Show each line of the records below that contains the word "name".

--- Start ---

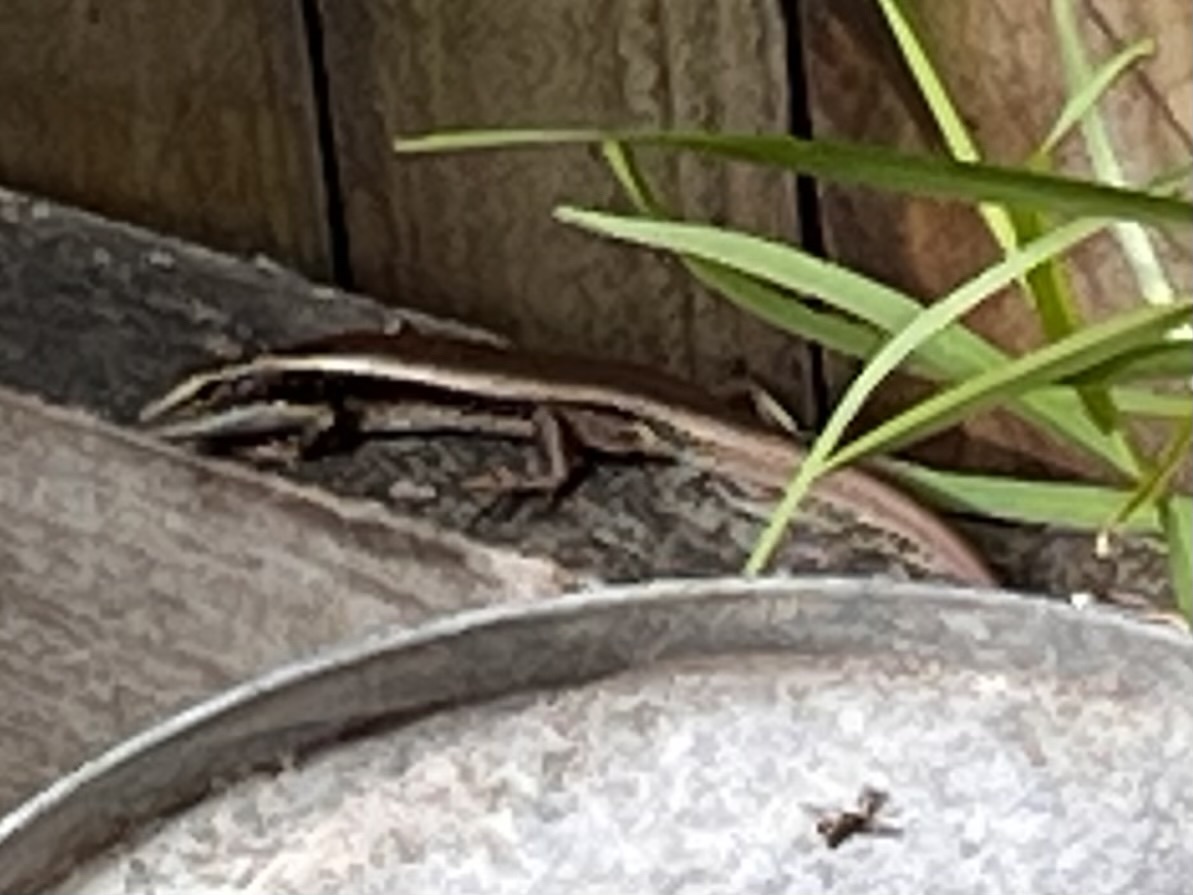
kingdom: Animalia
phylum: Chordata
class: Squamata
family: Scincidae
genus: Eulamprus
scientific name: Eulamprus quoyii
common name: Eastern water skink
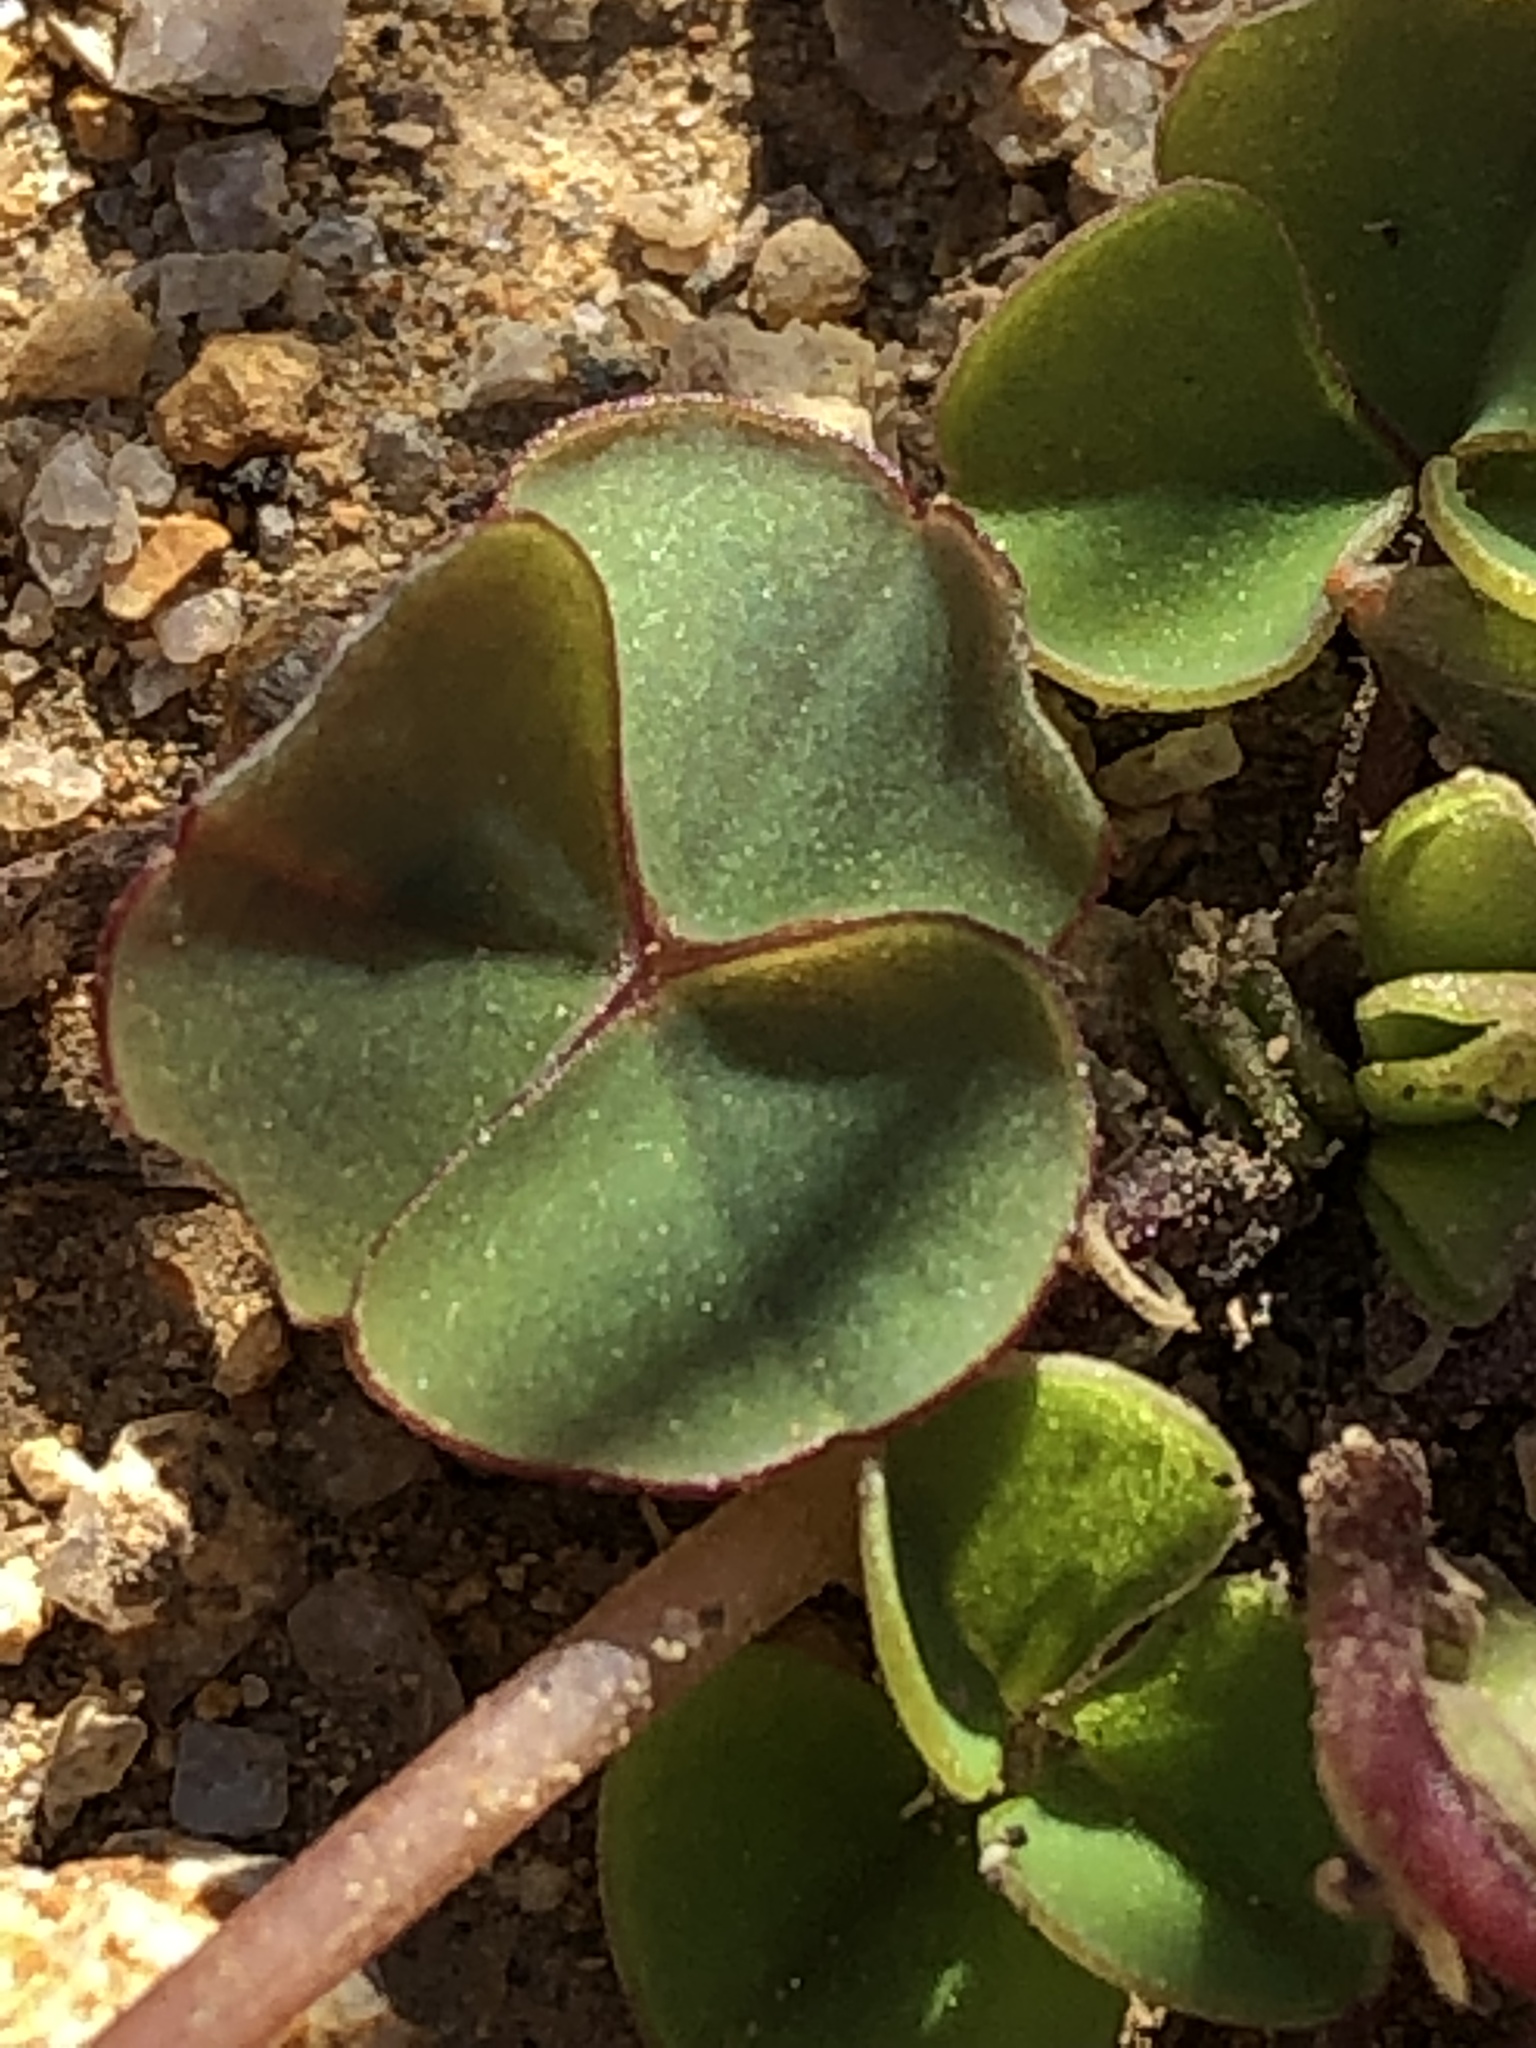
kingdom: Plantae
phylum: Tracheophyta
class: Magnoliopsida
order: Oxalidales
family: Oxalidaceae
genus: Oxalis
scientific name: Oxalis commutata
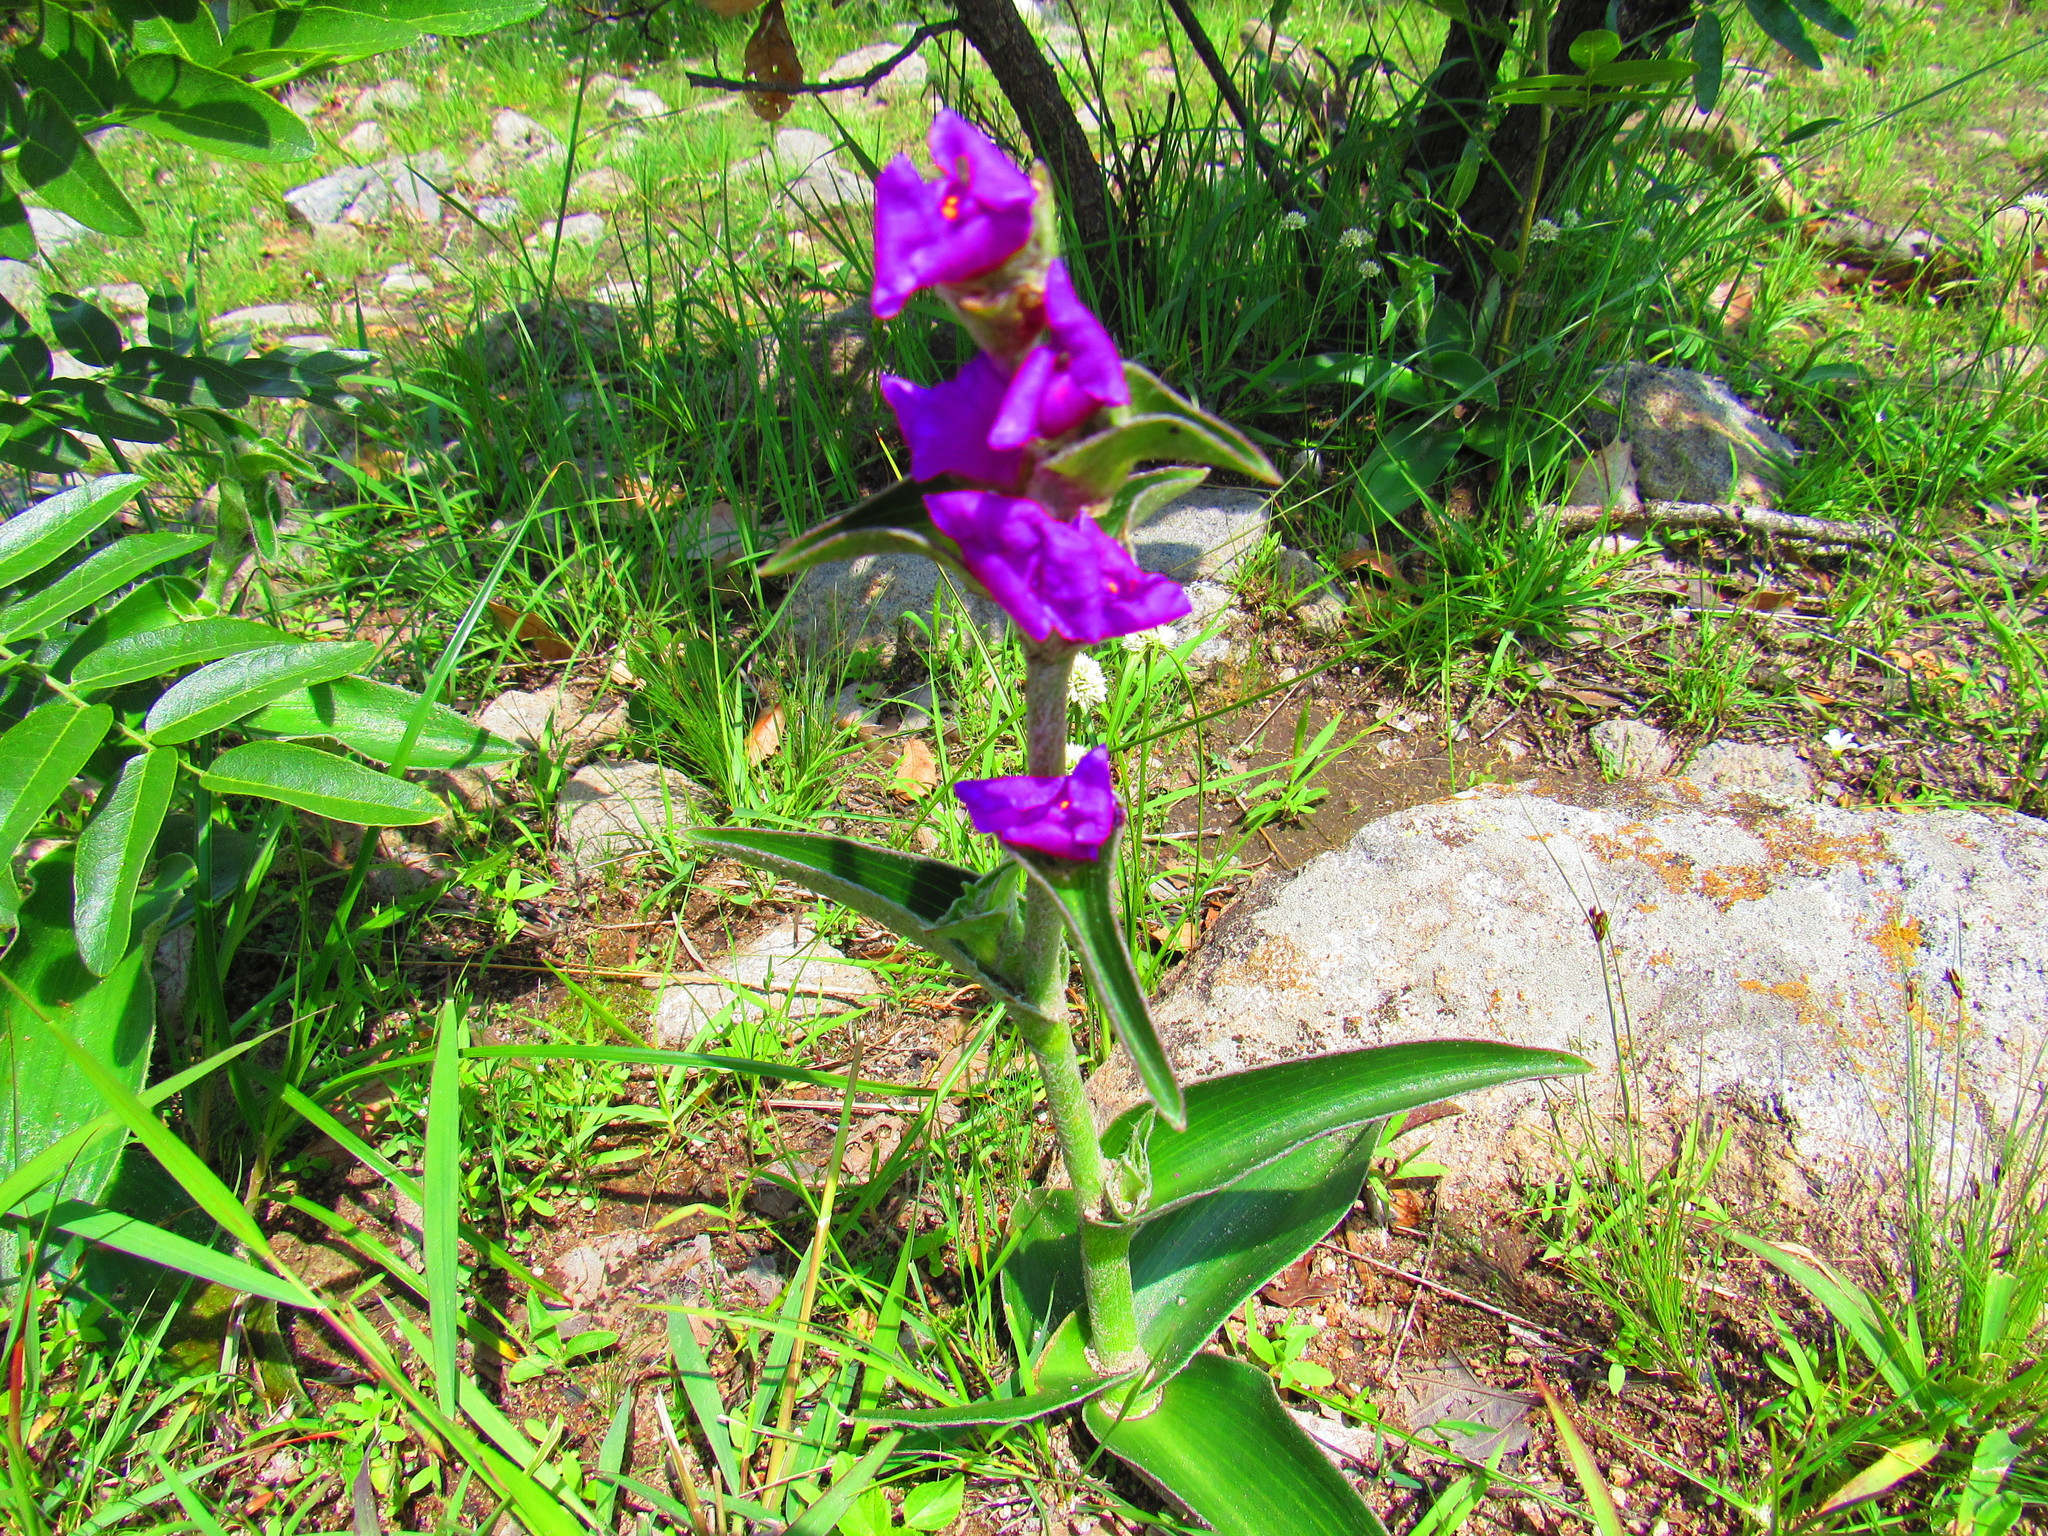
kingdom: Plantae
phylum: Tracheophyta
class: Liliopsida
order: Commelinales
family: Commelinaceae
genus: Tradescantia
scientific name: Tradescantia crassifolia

--- End ---

__Solution to this problem__.
scientific name: Eulamprus quoyii
common name: Eastern water skink
scientific name: Oxalis commutata
scientific name: Tradescantia crassifolia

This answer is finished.